Human pose keypoint data

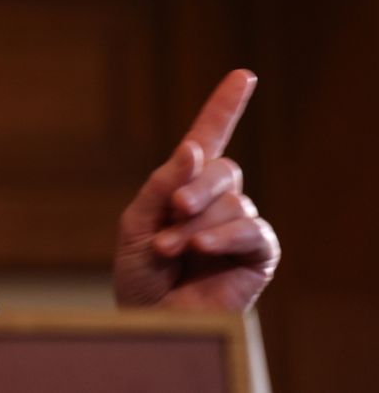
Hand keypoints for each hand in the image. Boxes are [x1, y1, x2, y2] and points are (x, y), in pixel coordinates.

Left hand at [114, 69, 279, 310]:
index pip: (209, 138)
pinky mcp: (258, 254)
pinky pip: (253, 230)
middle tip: (170, 212)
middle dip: (193, 188)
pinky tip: (200, 249)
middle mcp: (217, 200)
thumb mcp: (136, 222)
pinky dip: (223, 236)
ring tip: (169, 250)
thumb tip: (194, 148)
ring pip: (233, 201)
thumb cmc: (139, 273)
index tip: (243, 75)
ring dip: (195, 226)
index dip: (225, 106)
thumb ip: (161, 184)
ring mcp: (239, 225)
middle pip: (222, 168)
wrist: (148, 319)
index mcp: (184, 184)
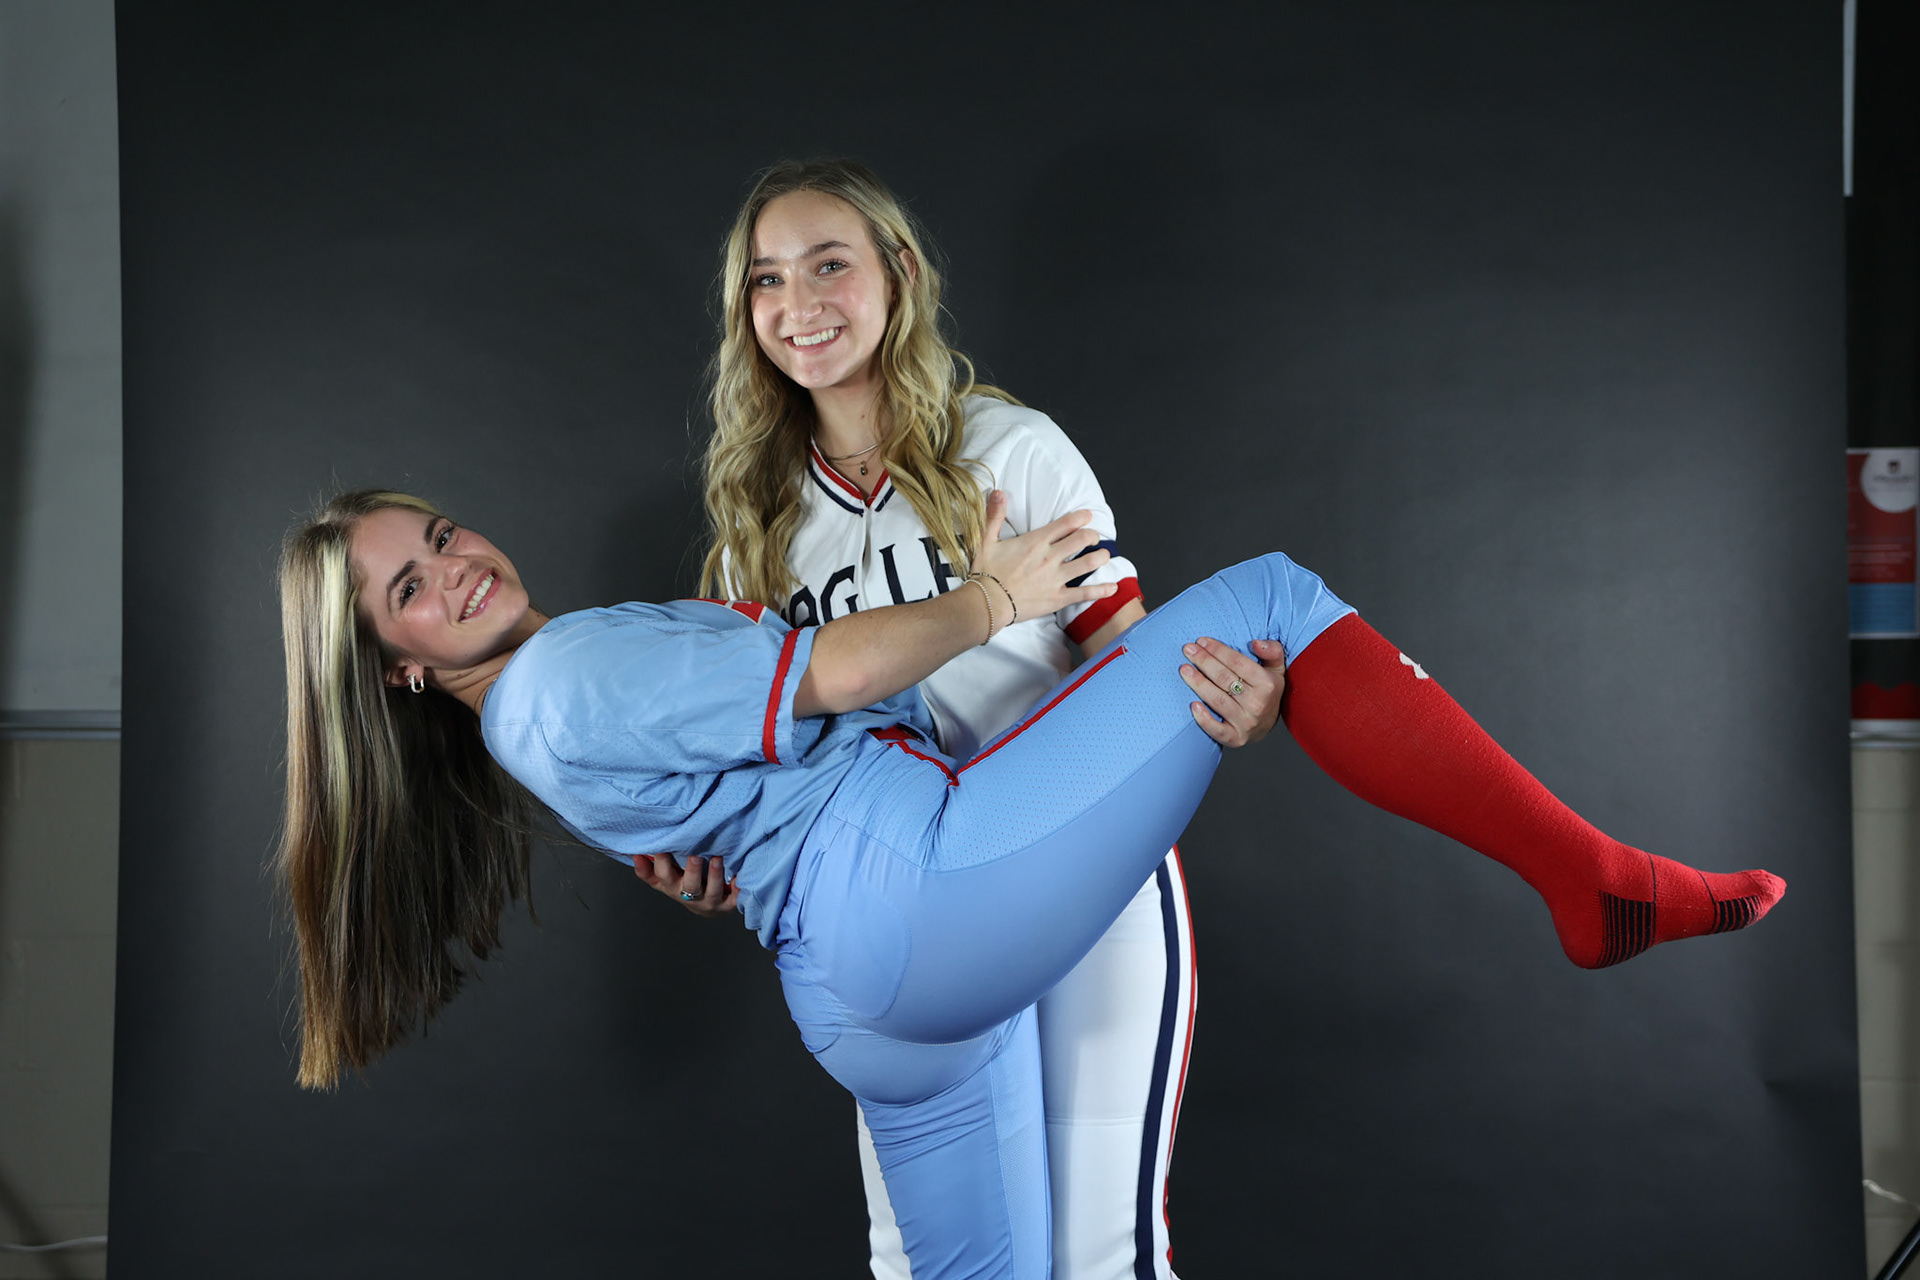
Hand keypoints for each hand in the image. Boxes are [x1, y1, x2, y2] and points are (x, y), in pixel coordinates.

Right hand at [632, 853, 738, 916]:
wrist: (708, 907)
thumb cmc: (684, 885)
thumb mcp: (665, 879)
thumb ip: (649, 868)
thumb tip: (635, 853)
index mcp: (671, 887)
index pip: (660, 878)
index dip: (658, 865)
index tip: (660, 848)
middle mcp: (689, 896)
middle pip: (688, 886)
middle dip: (691, 871)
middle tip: (695, 855)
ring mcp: (709, 902)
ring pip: (711, 891)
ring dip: (714, 875)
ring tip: (717, 859)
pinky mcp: (727, 904)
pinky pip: (734, 898)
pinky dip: (737, 888)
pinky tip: (739, 876)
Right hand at [970, 490, 1115, 626]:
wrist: (987, 603)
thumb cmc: (986, 573)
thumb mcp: (986, 540)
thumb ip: (995, 515)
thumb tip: (997, 492)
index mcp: (1036, 542)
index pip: (1066, 524)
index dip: (1081, 517)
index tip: (1088, 515)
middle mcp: (1050, 557)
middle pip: (1081, 540)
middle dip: (1092, 535)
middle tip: (1094, 536)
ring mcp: (1056, 578)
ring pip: (1088, 563)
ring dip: (1100, 557)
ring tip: (1105, 554)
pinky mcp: (1058, 598)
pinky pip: (1084, 593)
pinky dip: (1101, 590)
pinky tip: (1112, 587)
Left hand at [1180, 637, 1286, 746]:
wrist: (1267, 725)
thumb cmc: (1267, 692)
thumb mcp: (1277, 669)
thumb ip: (1273, 651)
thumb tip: (1257, 643)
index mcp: (1267, 684)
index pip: (1238, 662)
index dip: (1218, 650)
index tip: (1201, 641)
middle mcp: (1258, 704)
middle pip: (1224, 678)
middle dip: (1204, 661)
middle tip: (1188, 650)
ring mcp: (1247, 722)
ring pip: (1217, 699)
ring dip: (1198, 683)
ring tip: (1184, 669)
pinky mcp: (1236, 738)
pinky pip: (1217, 730)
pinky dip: (1204, 719)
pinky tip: (1192, 705)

#### [TASK DETAILS]
Retype exactly, please, only the lines of the entries that run from the one containing "middle pip: (1224, 678)" to the last.

#### [EXERCISE SOLUTION]
middle pip: (1224, 678)
middle dip: (1204, 661)
middle tip: (1188, 650)
ring mcp: (1247, 722)
ring pip: (1217, 699)
ring dip: (1198, 683)
ring tip: (1184, 669)
pinky mcp: (1236, 738)
pinky pip: (1217, 730)
pinky dip: (1204, 719)
pinky tip: (1192, 705)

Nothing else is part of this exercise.